The Respondent could, conceivably, have justified a legitimate interest in the disputed domain name by showing for example, that either it is currently or will in the future be used by Respondent in connection with a bona fide offering of goods or services, or conversely, that it contains specific information of a genuinely non-commercial nature related to the Complainant’s business, for example, energy consumption or energy efficiency information for the airports operated by the Complainant. See for example National Alliance for the Mentally Ill Contra Costa v. Mary Rae Fouts, FA 204074 (Nat’l Arb. Forum, November 28, 2003). Neither conceivably legitimate use currently appears in the evidence before the Panel.
Moreover, the Respondent has chosen not to reply. The word “chosen” is emphasized because the record shows that the Respondent was in touch with the Center. Indeed, on July 30, 2007, he sent an E-Mail to the Center in which he indicated that he would respond by the end of that day. By return E-Mail, the Center informed the Respondent that he had until August 19, 2007 to respond. But the Respondent never did respond.
According to 14(b) of the Rules, if a party, in the absence of exceptional circumstances, does not comply with any provision of, or requirement under, these Rules or any request from the Panel, the Panel shall draw such inferences therefrom as it considers appropriate.
In the present circumstances, the Panel infers from the Respondent’s apparently voluntary and deliberate failure to respond that he does not, in fact, have a plausible legitimate explanation for his registration of the contested domain name. See for example Randstad General Partner (U.S.), LLC v. Domains For Sale For You,
WIPO Case No. D2000-0051, and InfoSpace.com, Inc. v. Hari Prakash,
WIPO Case No. D2000-0076.
Consequently, the Panel finds that the Respondent does not have rights or legitimate interests in the disputed domain name.
C. Registered and Used in Bad Faith
It is clear that the Respondent was aware of the Complainant’s FERROVIAL mark when it registered and started using the disputed domain name, because he quotes the Complainant’s mark on his website, and because he works for the Complainant.
As noted above, the Respondent has not presented any plausible explanation for his use of the Complainant’s mark. As above, the Panel infers from that willful silence that the Respondent is highly unlikely to have had a good faith use in mind when he registered the disputed domain name, and this in particular because the disputed domain name was registered by the Respondent two days after the Complainant acquired the airport where the Complainant works; which acquisition was highly publicized.

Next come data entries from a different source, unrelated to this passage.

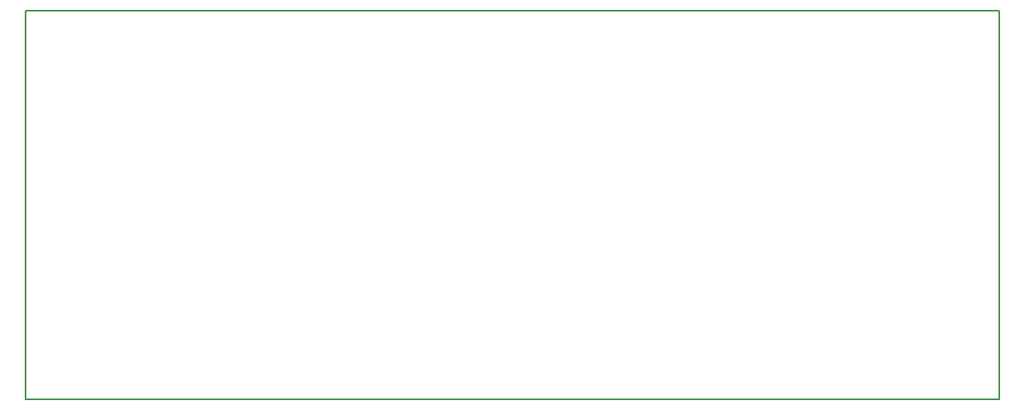
<source format=gbr>
%TF.GenerationSoftware,Altium Limited,Altium Designer,21.2.2 (38)*%
G04 Layer_Color=32896*
%FSLAX45Y45*%
%MOMM*%
%TF.SameCoordinates,91962C55-0A3B-46C8-9624-B1D99F5FF45C*%
%TF.FilePolarity,Positive*%
%TF.FileFunction,Other,Dimensions*%
%TF.Part,Single*%
G01*
G75*
%TA.AperFunction,NonConductor*%
%ADD12C,0.20000*%
D12*
X10000000Y0D02*
Y4000000D01*
X0D02*
X10000000D01*
X0Y0D02*
X10000000D01*
X0D02*
Y4000000D01*
%TF.MD5,393622efa811eee5223cfde259a344fd*%
M02*

</source>
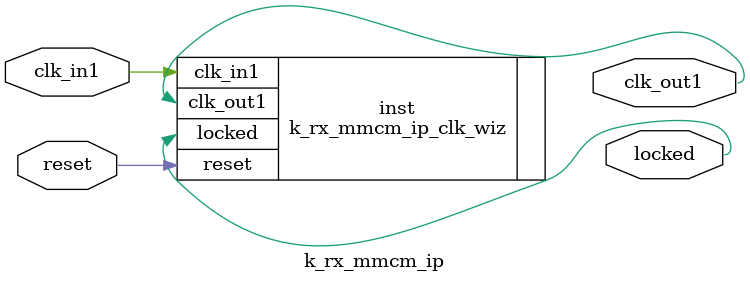
<source format=v>


`timescale 1ps/1ps

(* CORE_GENERATION_INFO = "k_rx_mmcm_ip,clk_wiz_v5_4_1_0,{component_name=k_rx_mmcm_ip,use_phase_alignment=true,use_min_o_jitter=false,use_max_i_jitter=false,use_dyn_phase_shift=false,use_inclk_switchover=false,use_dyn_reconfig=false,enable_axi=0,feedback_source=FDBK_AUTO,PRIMITIVE=MMCM,num_out_clk=1,clkin1_period=4.000,clkin2_period=10.0,use_power_down=false,use_reset=true,use_locked=true,use_inclk_stopped=false,feedback_type=SINGLE,CLOCK_MGR_TYPE=NA,manual_override=false}" *)

module k_rx_mmcm_ip 
 (
  // Clock out ports
  output        clk_out1,
  // Status and control signals
  input         reset,
  output        locked,
 // Clock in ports
  input         clk_in1
 );

  k_rx_mmcm_ip_clk_wiz inst
  (
  // Clock out ports  
  .clk_out1(clk_out1),
  // Status and control signals               
  .reset(reset), 
  .locked(locked),
 // Clock in ports
  .clk_in1(clk_in1)
  );

endmodule

</source>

The multiple changes made by Respondent in the website at the disputed domain name are also indication of bad faith use, because they appear to have been made in response to the Complaint.
Findings of bad faith are not limited to the examples enumerated in Paragraph 4(b) of the Policy. In particular, previous panels have found that registration by an employee of a domain name that is confusingly similar to the employer’s trademark, and that is not used to offer information directly related to the employer, constitutes bad faith in the sense of the Policy. See for example Savino Del Bene Inc. v. Graziano Innocenti Gennari,
WIPO Case No. D2000-1133.
For the above reasons, the Panel finds that the Respondent registered and is using the disputed domain name in bad faith.
7. Decision
For all the foregoing reasons, in accordance with paragraphs 4(i) of the Policy and 15 of the Rules, the Panel orders that the domain name, <ferrovialairports.com> be transferred to the Complainant.